- _CONSIGNE_: Recopiez sans aucune modification l'ensemble des lignes ci-dessous, en laissant les images de côté.
##### DONNÉES #####
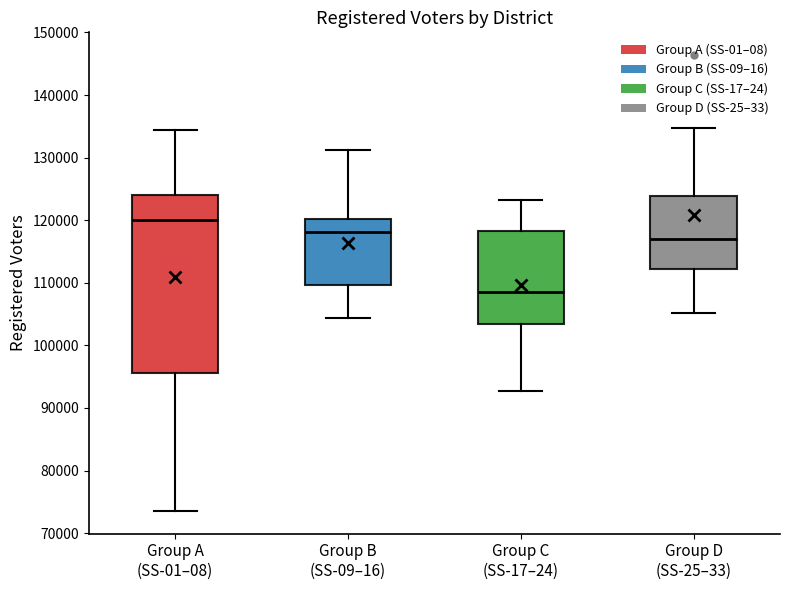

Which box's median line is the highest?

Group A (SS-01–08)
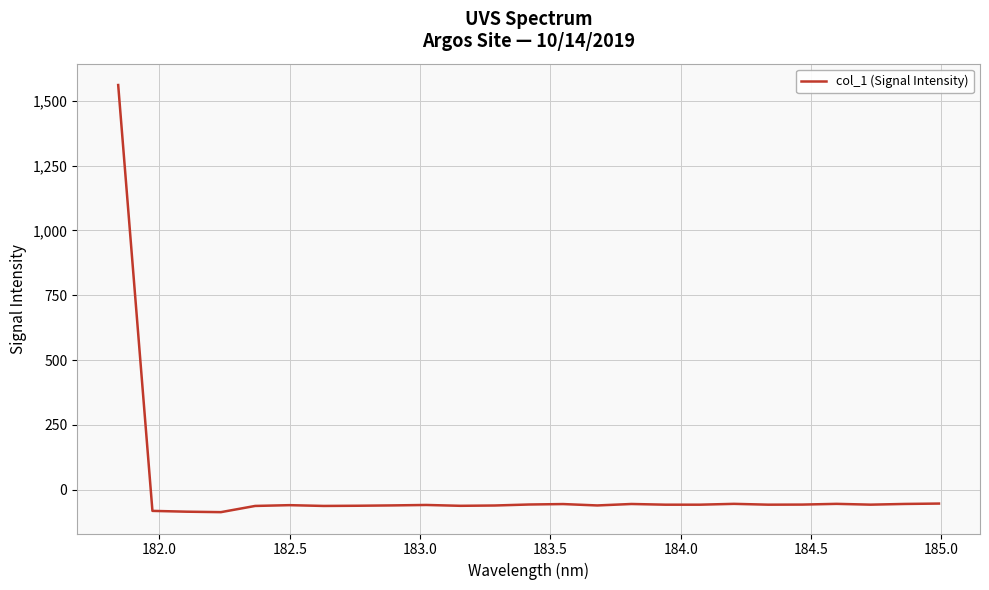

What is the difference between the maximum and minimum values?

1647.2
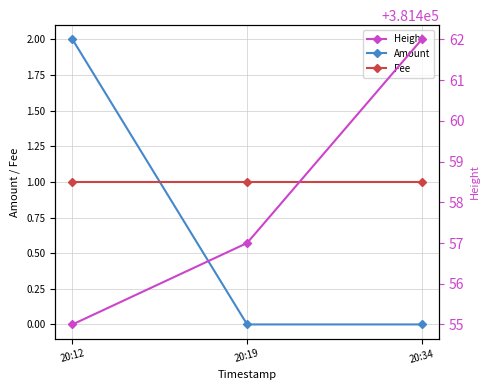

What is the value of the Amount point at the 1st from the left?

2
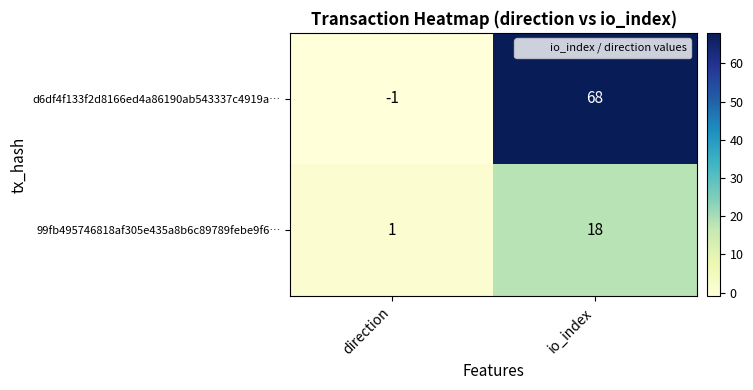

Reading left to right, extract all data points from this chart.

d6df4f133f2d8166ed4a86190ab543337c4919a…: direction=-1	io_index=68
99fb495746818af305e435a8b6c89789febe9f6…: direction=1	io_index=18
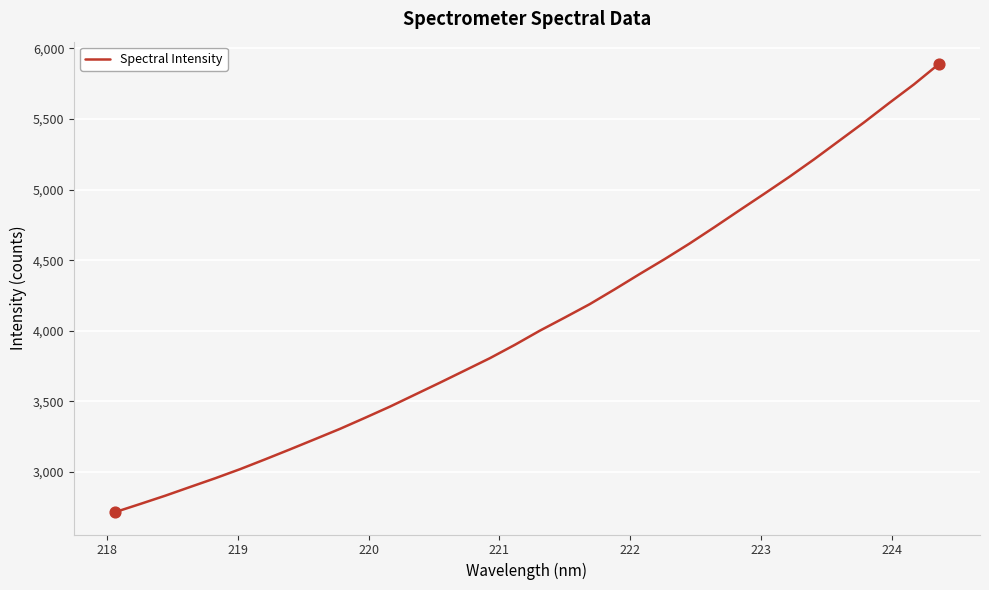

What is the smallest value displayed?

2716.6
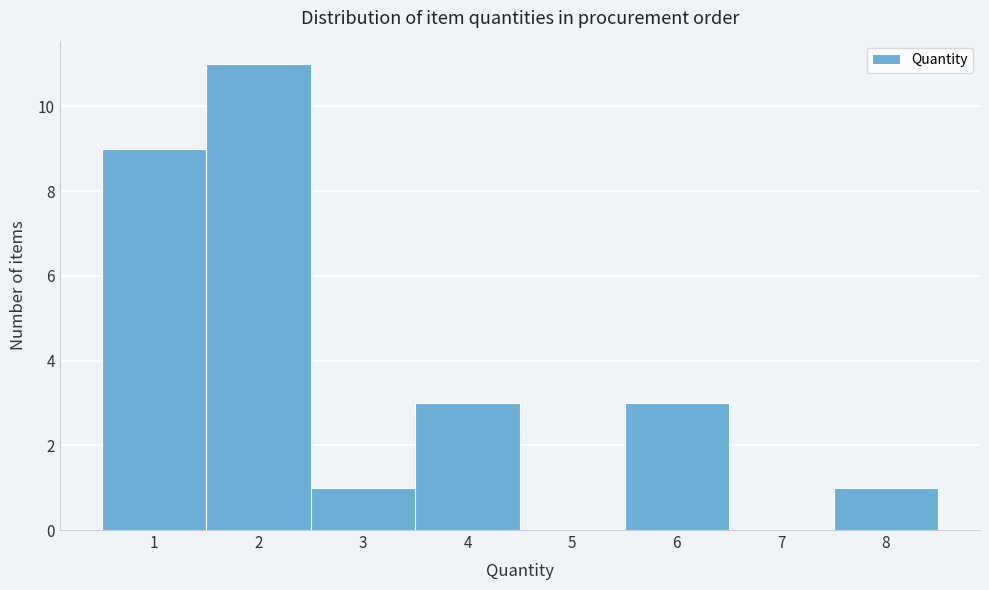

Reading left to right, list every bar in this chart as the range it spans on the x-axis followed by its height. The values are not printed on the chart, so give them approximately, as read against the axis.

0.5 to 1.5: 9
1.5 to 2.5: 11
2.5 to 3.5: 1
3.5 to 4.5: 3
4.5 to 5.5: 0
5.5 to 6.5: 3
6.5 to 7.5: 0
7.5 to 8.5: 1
#####
- _RÉPONSE_:
Which box's median line is the highest?

Group A (SS-01–08)

What is the difference between the maximum and minimum values?

1647.2

What is the value of the Amount point at the 1st from the left?

2

Reading left to right, extract all data points from this chart.

d6df4f133f2d8166ed4a86190ab543337c4919a…: direction=-1	io_index=68
99fb495746818af305e435a8b6c89789febe9f6…: direction=1	io_index=18

What is the smallest value displayed?

2716.6

Reading left to right, list every bar in this chart as the range it spans on the x-axis followed by its height. The values are not printed on the chart, so give them approximately, as read against the axis.

0.5 to 1.5: 9
1.5 to 2.5: 11
2.5 to 3.5: 1
3.5 to 4.5: 3
4.5 to 5.5: 0
5.5 to 6.5: 3
6.5 to 7.5: 0
7.5 to 8.5: 1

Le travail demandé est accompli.